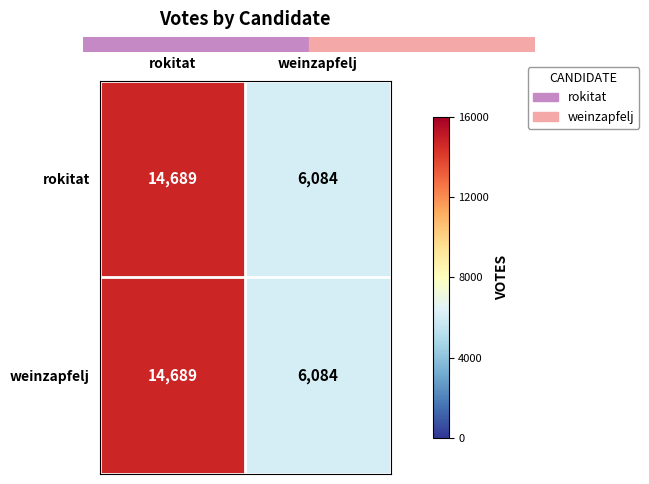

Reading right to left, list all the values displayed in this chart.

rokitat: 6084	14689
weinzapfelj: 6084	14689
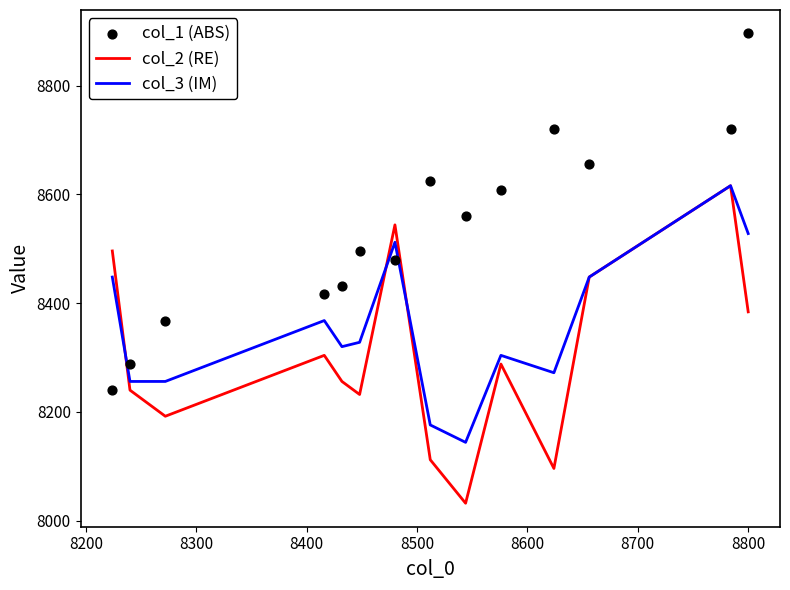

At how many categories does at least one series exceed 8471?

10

---*---

指示 - 上の行をすべて、空行を除いて、「番号」と「内容」の2列からなるMarkdownの表に変換せよ。画像は回答に含めないこと。

最終回答 -
| 番号 | 内容 |
|---|---|
| 1 | Reading right to left, list all the values displayed in this chart. |
| 2 | rokitat: 6084	14689 |
| 3 | weinzapfelj: 6084	14689 |
| 4 | At how many categories does at least one series exceed 8471? |
| 5 | 10 |